Maigre comme un piaf abandonné sur une branche

1 0 0
                                    


Je continue mon tri. Digressions, digressions. C'est ce que j'aime avec le docteur Makary, il ne me fait jamais revenir à mes moutons. Il suit avec moi le courant de mon imagination. Donc mon courrier. D'abord les indésirables. Le courrier de la mairie et autres prouesses politicardes. Du papier pour mes poufs. Je sais il n'y a pas de sot métier, et ceux-ci en valent bien d'autres. Quel sentiment a-t-on quand on a l'illusion de diriger les autres? J'apprends déjà à diriger mon propre petit monde et ça me suffit amplement. Je suis reconnaissante à tous ceux qui m'aident à rembourrer mes poufs. C'est une astuce que j'ai trouvée pour jeter le moins possible. Il y a des poufs partout dans l'appartement. J'en ai offert à mes collègues et au docteur Makary. il m'a dit qu'ils les a mis dans la salle d'attente de son cabinet. Du coup j'ai réalisé qu'il avait d'autres patients que moi. J'ai ouvert une fenêtre sur sa vie en dehors de moi. J'ai eu froid. Je l'ai refermée aussitôt. Je crois que ça m'a contrariée de me dire qu'il s'occupait peut-être d'une autre Asana.
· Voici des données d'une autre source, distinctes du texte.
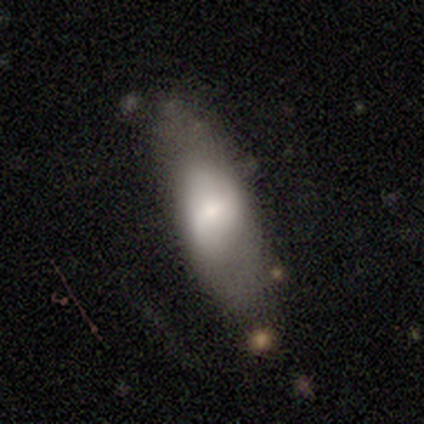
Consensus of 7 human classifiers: This appears to be a featured or disk galaxy (57%) viewed edge-on (50%, tied with no) with no central bulge (100%). Merging: none (86%).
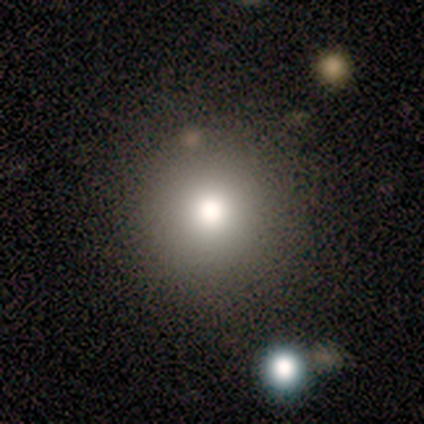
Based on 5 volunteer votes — Smooth or featured? smooth (80%)
How rounded? round (100%)
Merging? none (100%)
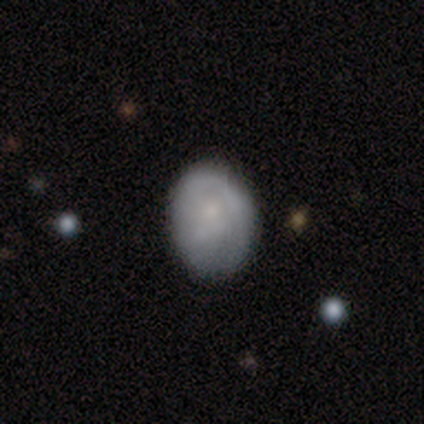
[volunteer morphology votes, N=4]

Je fais la plupart des poufs de la maison moi-même. Je commande des chutes de cuir, et je les assemble. Très colorées les chutes. Je les fais venir du Maroc. Et j'ai des feutres fantastiques qui me permettent d'orner mes œuvres de cuivre, d'argent ou d'or. Mes poufs sont vivants. Vive la chair à pouf ! Fini pour vous l'agrandissement de la halle aux légumes, le thé dansant des séniors et le cross régional ! Je vous garde près de moi au chaud dans mes petits poufs de cuir marocains. Prisonniers mais saufs. Fini les petites phrases, mots croisés retors et les menus malbouffe. Vous rendrez votre dernier souffle, embastillés.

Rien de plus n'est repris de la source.